**Tâche assignée 1:**
Recopiez à l'identique et en entier l'entretien radiophonique consacré au Brexit.

**Texte de la page:**
◆ ◆ ◆ ◆ ◆

Union européenne - Brexit - Italie

Entretien de Mme Amélie de Montchalin, secrétaire d’Etat auprès du ministre de l’Europe et des affaires étrangères chargée des affaires européennes, avec "Radio Classique" - Extraits (Paris, 05/09/2019)

Q - Il est 08h15 sur l’antenne de Radio Classique, nous avons rendez-vous avec Amélie de Montchalin. Bonjour. Première question : est-ce que vous allez rencontrer Boris Johnson ?

R - Alors, moi je ne rencontre pas, en général, moi-même toute seule, les Premiers ministres, en revanche je rencontre mon homologue britannique très régulièrement, il était à Paris mercredi dernier, et nous nous parlons, nous nous téléphonons, nous sommes toujours en contact. Les relations diplomatiques ne sont pas rompues, elles ne le seront d’ailleurs je crois jamais.

Q - Sauf que ça change tous les jours.

R - Alors, ça change tous les jours...

Q - Il était question d’un Brexit dur, et maintenant l’obligation a été demandée par les députés à Boris Johnson de négocier un délai, et voire même de renoncer à des élections.

R - Donc, au fond il y a beaucoup d’épisodes, ça bouge beaucoup, il y a une lutte, on le voit, politique très intense entre le gouvernement et le Parlement. Si on résume ce qui s’est quand même passé depuis quelques jours, c’est qu’au fond on est revenu à un point de départ qu’on connaît. C’est qu’on sait que le Parlement britannique ne veut pas sortir de l’Union européenne sans un accord. Cela, on le sait depuis des mois, c’est d’ailleurs pour ça qu’ils l’ont plusieurs fois répété quand Theresa May était déjà Première ministre, parce qu’ils veulent comme nous les 27, que cela se passe de manière ordonnée. C’est pour cela que pendant deux ans et demi on a travaillé à voir comment on pouvait...

◆ ◆ ◆ ◆ ◆

**Tâche assignée 2:**
Reproduisez sans aucune modification les lignes de la liste, de celle qui contient « In in, what » jusqu'à la dernière ligne de la liste, toutes deux incluses. Laissez les images de côté dans votre réponse.

Entrées enregistrées

◆ ◆ ◆ ◆ ◆

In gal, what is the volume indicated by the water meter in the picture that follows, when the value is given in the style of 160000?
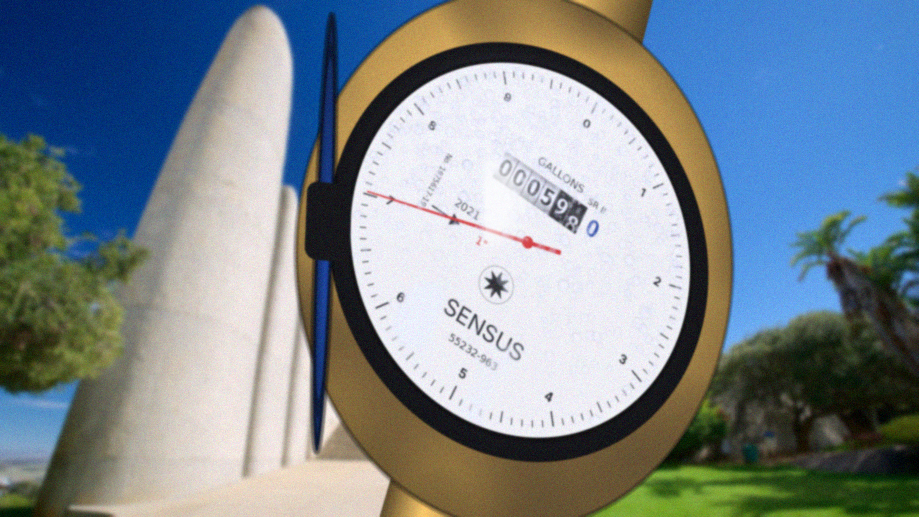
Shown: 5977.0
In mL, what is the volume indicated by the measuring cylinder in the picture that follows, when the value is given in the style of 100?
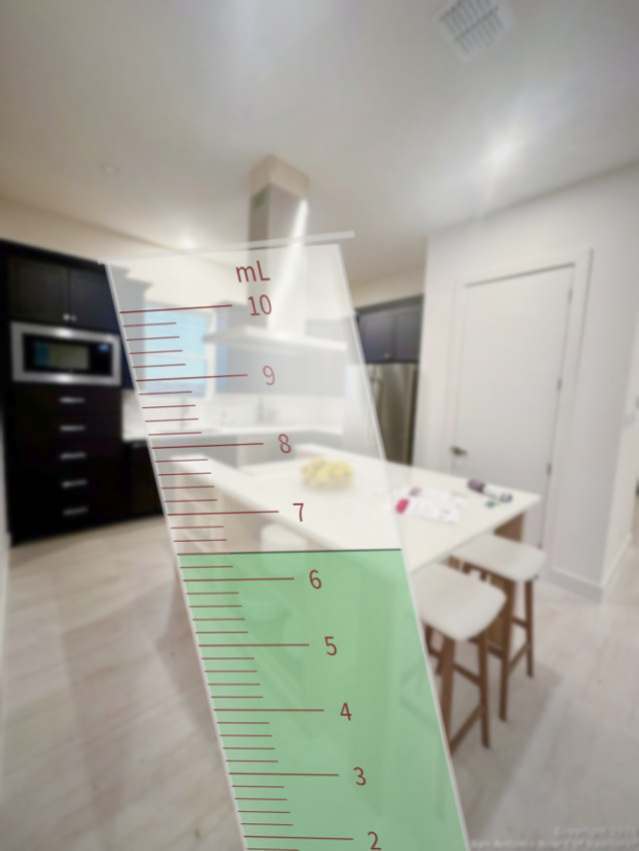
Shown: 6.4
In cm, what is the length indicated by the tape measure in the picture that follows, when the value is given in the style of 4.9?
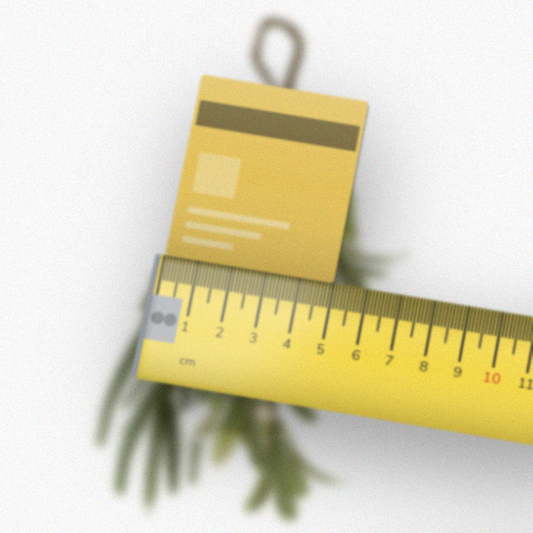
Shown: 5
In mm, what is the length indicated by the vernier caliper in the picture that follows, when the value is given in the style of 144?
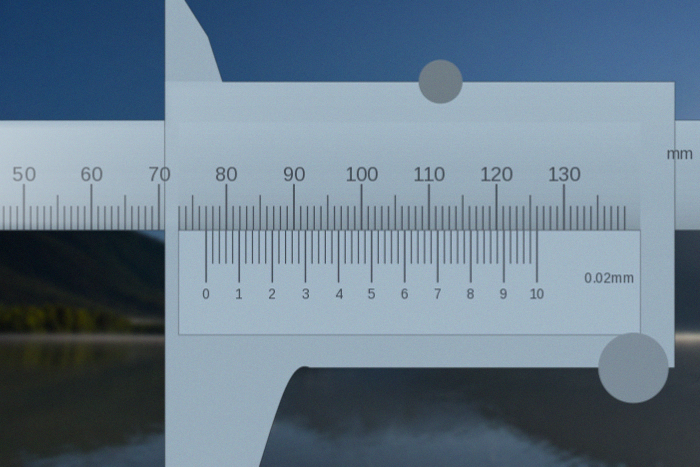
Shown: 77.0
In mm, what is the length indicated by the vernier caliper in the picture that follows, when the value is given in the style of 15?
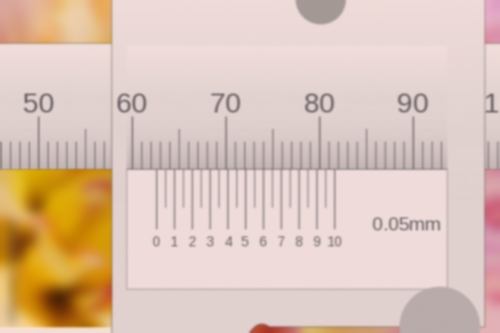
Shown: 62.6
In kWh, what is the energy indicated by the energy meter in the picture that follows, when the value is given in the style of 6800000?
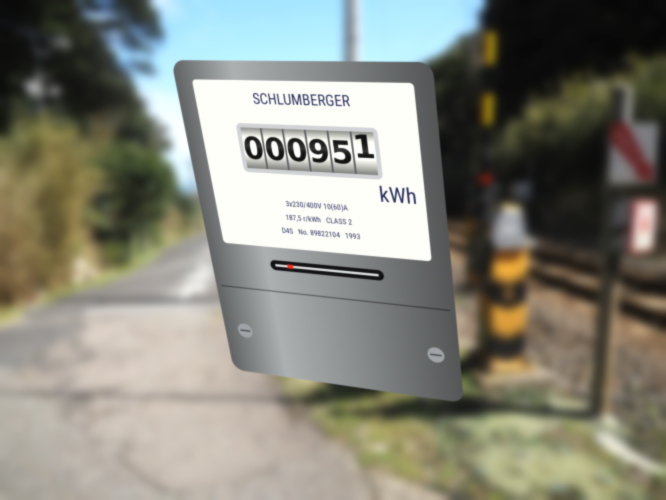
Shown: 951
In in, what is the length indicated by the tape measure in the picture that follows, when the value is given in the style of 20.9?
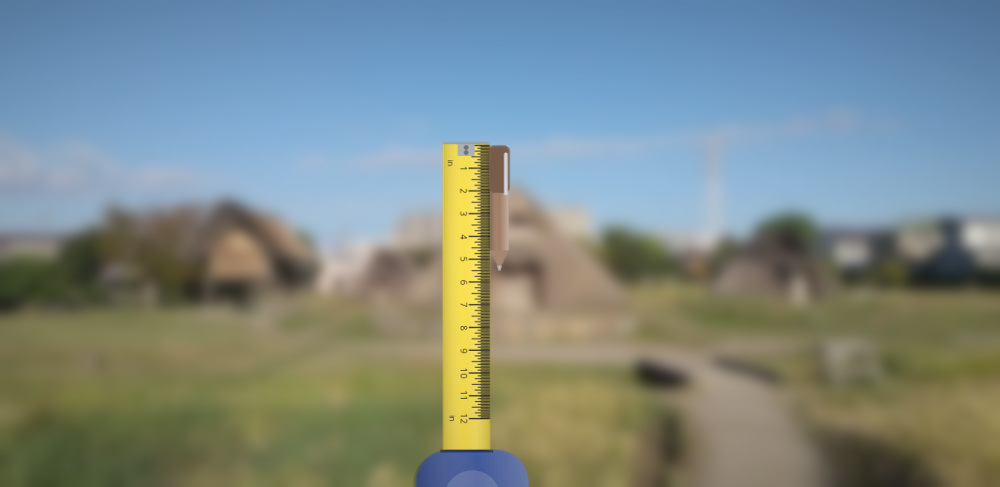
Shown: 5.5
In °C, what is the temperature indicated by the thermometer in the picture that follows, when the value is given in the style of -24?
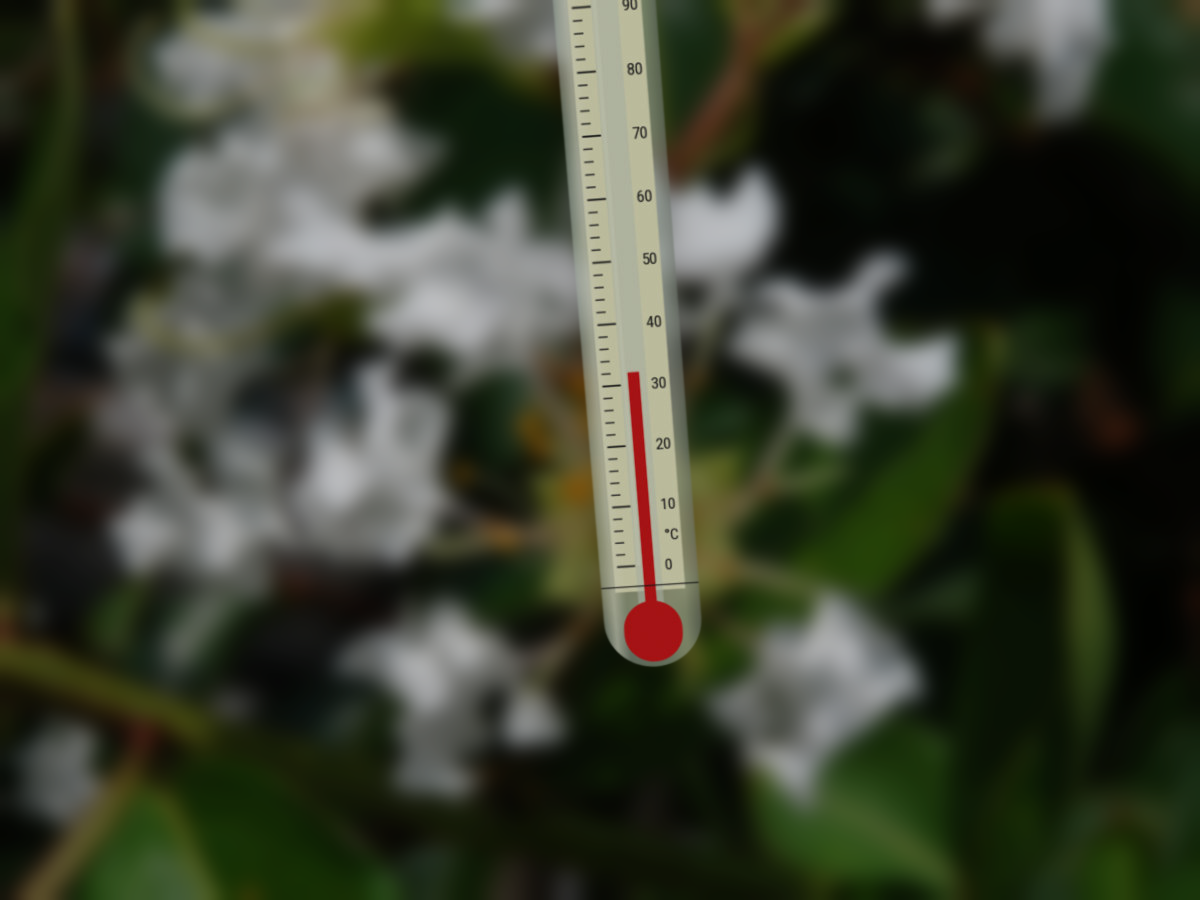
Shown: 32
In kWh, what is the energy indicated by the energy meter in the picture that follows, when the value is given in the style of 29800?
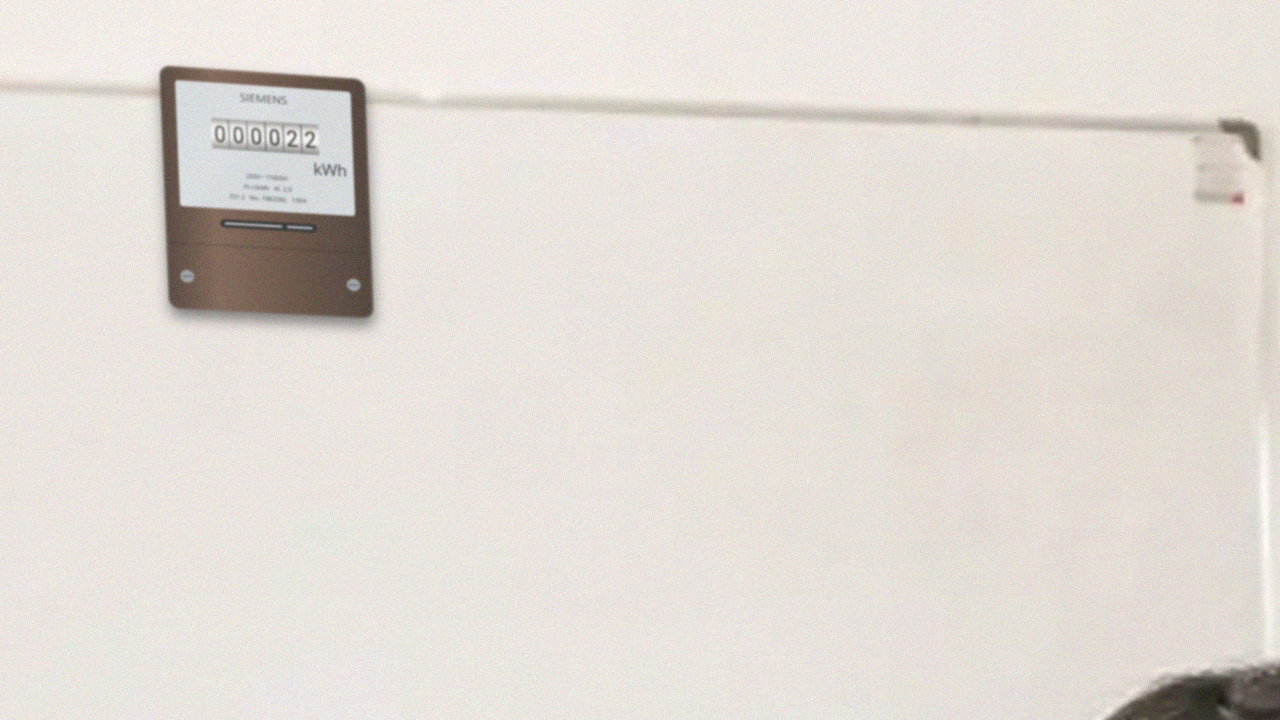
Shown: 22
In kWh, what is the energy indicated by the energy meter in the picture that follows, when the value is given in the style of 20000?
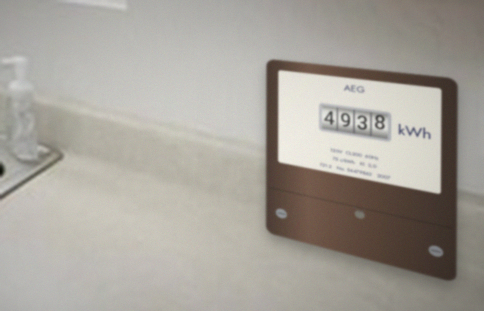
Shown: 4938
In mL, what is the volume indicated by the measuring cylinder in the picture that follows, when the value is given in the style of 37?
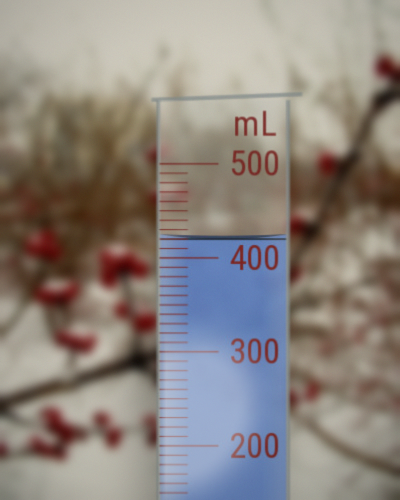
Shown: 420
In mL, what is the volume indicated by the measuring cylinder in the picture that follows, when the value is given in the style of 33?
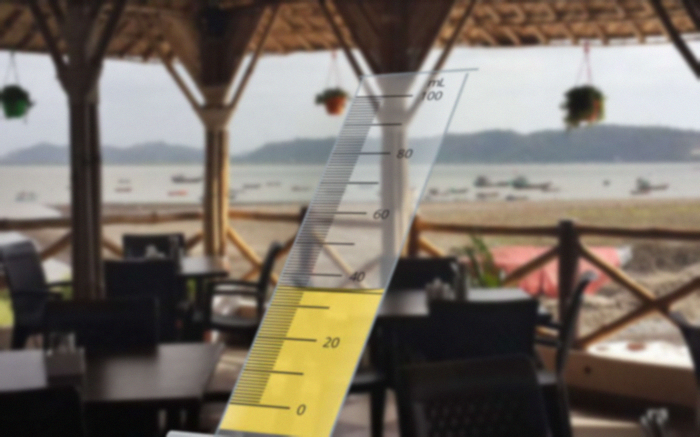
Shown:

◆ ◆ ◆ ◆ ◆

**Zone de réponse 1:**
Union européenne - Brexit - Italie

Entretien de Mme Amélie de Montchalin, secrétaire d’Etat auprès du ministre de l’Europe et des affaires étrangères chargée des affaires européennes, avec "Radio Classique" - Extraits (Paris, 05/09/2019)

Q - Il est 08h15 sur l’antenne de Radio Classique, nous avons rendez-vous avec Amélie de Montchalin. Bonjour. Première question : est-ce que vous allez rencontrer Boris Johnson ?

R - Alors, moi je ne rencontre pas, en général, moi-même toute seule, les Premiers ministres, en revanche je rencontre mon homologue britannique très régulièrement, il était à Paris mercredi dernier, et nous nous parlons, nous nous téléphonons, nous sommes toujours en contact. Les relations diplomatiques ne sont pas rompues, elles ne le seront d’ailleurs je crois jamais.

Q - Sauf que ça change tous les jours.

R - Alors, ça change tous les jours...

Q - Il était question d’un Brexit dur, et maintenant l’obligation a été demandée par les députés à Boris Johnson de négocier un délai, et voire même de renoncer à des élections.

R - Donc, au fond il y a beaucoup d’épisodes, ça bouge beaucoup, il y a une lutte, on le voit, politique très intense entre le gouvernement et le Parlement. Si on résume ce qui s’est quand même passé depuis quelques jours, c’est qu’au fond on est revenu à un point de départ qu’on connaît. C’est qu’on sait que le Parlement britannique ne veut pas sortir de l’Union européenne sans un accord. Cela, on le sait depuis des mois, c’est d’ailleurs pour ça qu’ils l’ont plusieurs fois répété quand Theresa May était déjà Première ministre, parce qu’ils veulent comme nous les 27, que cela se passe de manière ordonnée. C’est pour cela que pendant deux ans et demi on a travaillé à voir comment on pouvait...

**Zone de réponse 2:**
In in, what is the length indicated by the tape measure in the picture that follows, when the value is given in the style of 20.9?
Shown: 5.5
In °C, what is the temperature indicated by the thermometer in the picture that follows, when the value is given in the style of -24?
Shown: 32
In kWh, what is the energy indicated by the energy meter in the picture that follows, when the value is given in the style of 29800?
Shown: 22
In kWh, what is the energy indicated by the energy meter in the picture that follows, when the value is given in the style of 20000?
Shown: 4938
In mL, what is the volume indicated by the measuring cylinder in the picture that follows, when the value is given in the style of 37?
Shown: 420
In mL, what is the volume indicated by the measuring cylinder in the picture that follows, when the value is given in the style of 33?
Shown:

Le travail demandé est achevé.